___ Entries supplied
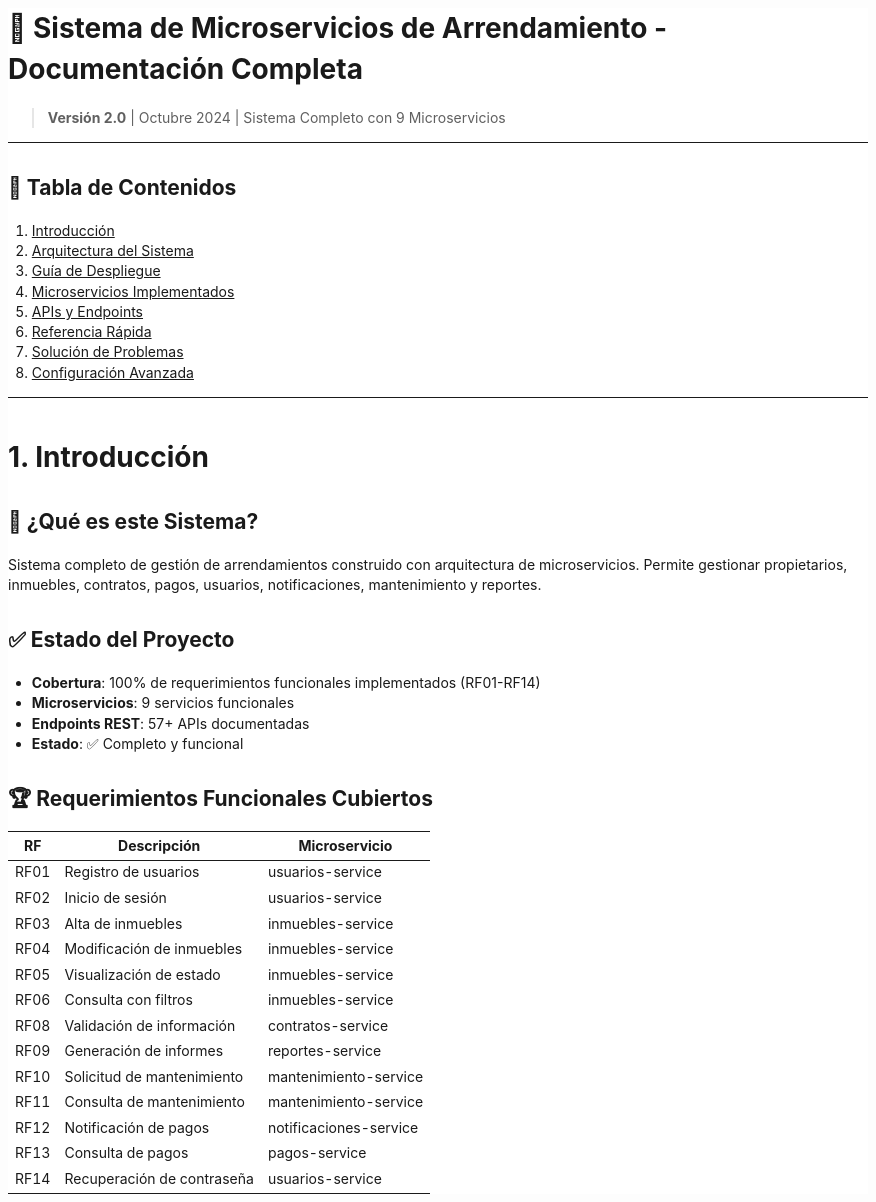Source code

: # 📘 Sistema de Microservicios de Arrendamiento - Documentación Completa

> **Versión 2.0** | Octubre 2024 | Sistema Completo con 9 Microservicios

---

## 📑 Tabla de Contenidos

1. [Introducción](#1-introducción)
2. [Arquitectura del Sistema](#2-arquitectura-del-sistema)
3. [Guía de Despliegue](#3-guía-de-despliegue)
4. [Microservicios Implementados](#4-microservicios-implementados)
5. [APIs y Endpoints](#5-apis-y-endpoints)
6. [Referencia Rápida](#6-referencia-rápida)
7. [Solución de Problemas](#7-solución-de-problemas)
8. [Configuración Avanzada](#8-configuración-avanzada)

---

# 1. Introducción

## 🎯 ¿Qué es este Sistema?

Sistema completo de gestión de arrendamientos construido con arquitectura de microservicios. Permite gestionar propietarios, inmuebles, contratos, pagos, usuarios, notificaciones, mantenimiento y reportes.

## ✅ Estado del Proyecto

- **Cobertura**: 100% de requerimientos funcionales implementados (RF01-RF14)
- **Microservicios**: 9 servicios funcionales
- **Endpoints REST**: 57+ APIs documentadas
- **Estado**: ✅ Completo y funcional

## 🏆 Requerimientos Funcionales Cubiertos

| RF | Descripción | Microservicio |
|----|-------------|---------------|
| RF01 | Registro de usuarios | usuarios-service |
| RF02 | Inicio de sesión | usuarios-service |
| RF03 | Alta de inmuebles | inmuebles-service |
| RF04 | Modificación de inmuebles | inmuebles-service |
| RF05 | Visualización de estado | inmuebles-service |
| RF06 | Consulta con filtros | inmuebles-service |
| RF08 | Validación de información | contratos-service |
| RF09 | Generación de informes | reportes-service |
| RF10 | Solicitud de mantenimiento | mantenimiento-service |
| RF11 | Consulta de mantenimiento | mantenimiento-service |
| RF12 | Notificación de pagos | notificaciones-service |
| RF13 | Consulta de pagos | pagos-service |
| RF14 | Recuperación de contraseña | usuarios-service |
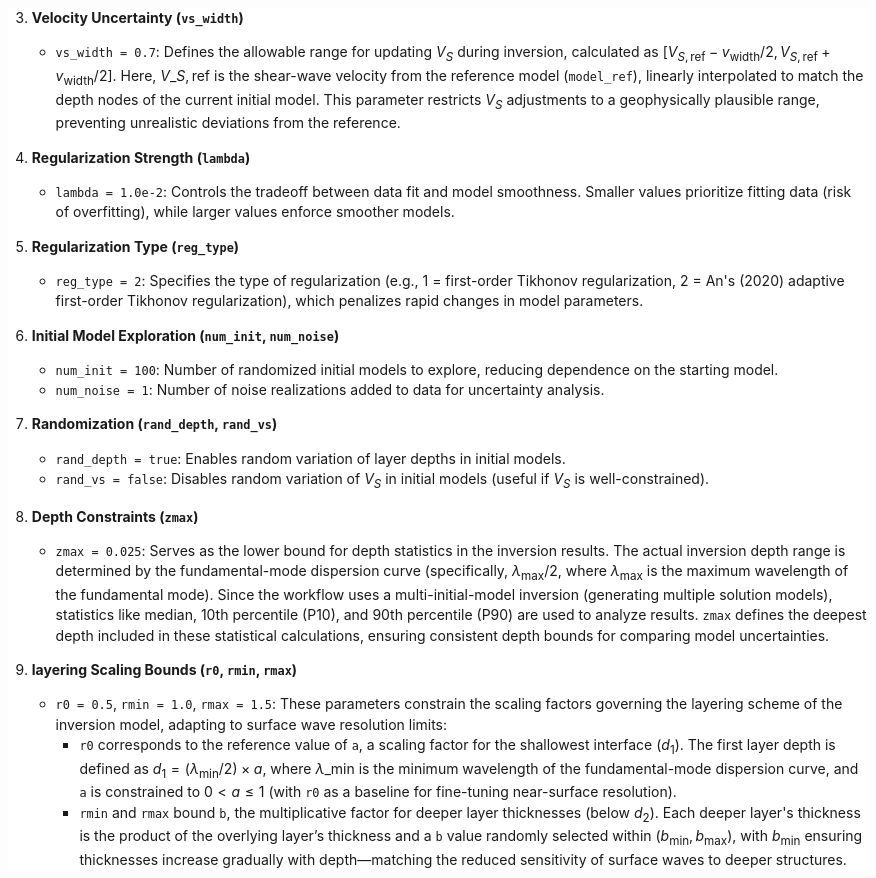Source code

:3. **Velocity Uncertainty (`vs_width`)**

   - `vs_width = 0.7`: Defines the allowable range for updating $V_S$ during inversion, calculated as $[V_{S,\text{ref}} - v_{\text{width}}/2, V_{S,\text{ref}} + v_{\text{width}}/2]$. Here, $V\_{S,\text{ref}}$ is the shear-wave velocity from the reference model (`model_ref`), linearly interpolated to match the depth nodes of the current initial model. This parameter restricts $V_S$ adjustments to a geophysically plausible range, preventing unrealistic deviations from the reference.

4. **Regularization Strength (`lambda`)**

   - `lambda = 1.0e-2`: Controls the tradeoff between data fit and model smoothness. Smaller values prioritize fitting data (risk of overfitting), while larger values enforce smoother models.

5. **Regularization Type (`reg_type`)**

   - `reg_type = 2`: Specifies the type of regularization (e.g., 1 = first-order Tikhonov regularization, 2 = An's (2020) adaptive first-order Tikhonov regularization), which penalizes rapid changes in model parameters.

6. **Initial Model Exploration (`num_init`, `num_noise`)**

   - `num_init = 100`: Number of randomized initial models to explore, reducing dependence on the starting model.
   - `num_noise = 1`: Number of noise realizations added to data for uncertainty analysis.

7. **Randomization (`rand_depth`, `rand_vs`)**

   - `rand_depth = true`: Enables random variation of layer depths in initial models.
   - `rand_vs = false`: Disables random variation of $V_S$ in initial models (useful if $V_S$ is well-constrained).

8. **Depth Constraints (`zmax`)**

   - `zmax = 0.025`: Serves as the lower bound for depth statistics in the inversion results. The actual inversion depth range is determined by the fundamental-mode dispersion curve (specifically, $\lambda_{\text{max}}/2$, where $\lambda_{\text{max}}$ is the maximum wavelength of the fundamental mode). Since the workflow uses a multi-initial-model inversion (generating multiple solution models), statistics like median, 10th percentile (P10), and 90th percentile (P90) are used to analyze results. `zmax` defines the deepest depth included in these statistical calculations, ensuring consistent depth bounds for comparing model uncertainties.

9. **layering Scaling Bounds (`r0`, `rmin`, `rmax`)**

   - `r0 = 0.5`, `rmin = 1.0`, `rmax = 1.5`: These parameters constrain the scaling factors governing the layering scheme of the inversion model, adapting to surface wave resolution limits:
     - `r0` corresponds to the reference value of `a`, a scaling factor for the shallowest interface ($d_1$). The first layer depth is defined as $d_1 = (\lambda_{\text{min}} / 2) \times a$, where $\lambda\_{\text{min}}$ is the minimum wavelength of the fundamental-mode dispersion curve, and `a` is constrained to $0 < a \leq 1$ (with `r0` as a baseline for fine-tuning near-surface resolution).
     - `rmin` and `rmax` bound `b`, the multiplicative factor for deeper layer thicknesses (below $d_2$). Each deeper layer's thickness is the product of the overlying layer’s thickness and a `b` value randomly selected within $(b_{\text{min}}, b_{\text{max}})$, with $b_{\text{min}}$ ensuring thicknesses increase gradually with depth—matching the reduced sensitivity of surface waves to deeper structures.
______
§ Aim of the exercise
Print the lines from the line with "6. **Initial Model" up to and including the line with "8. **Depth Constraints", exactly as they appear.

§ Exercise result
6. **Initial Model Exploration (`num_init`, `num_noise`)**

   - `num_init = 100`: Number of randomized initial models to explore, reducing dependence on the starting model.
   - `num_noise = 1`: Number of noise realizations added to data for uncertainty analysis.

7. **Randomization (`rand_depth`, `rand_vs`)**

   - `rand_depth = true`: Enables random variation of layer depths in initial models.
   - `rand_vs = false`: Disables random variation of $V_S$ in initial models (useful if $V_S$ is well-constrained).

8. **Depth Constraints (`zmax`)**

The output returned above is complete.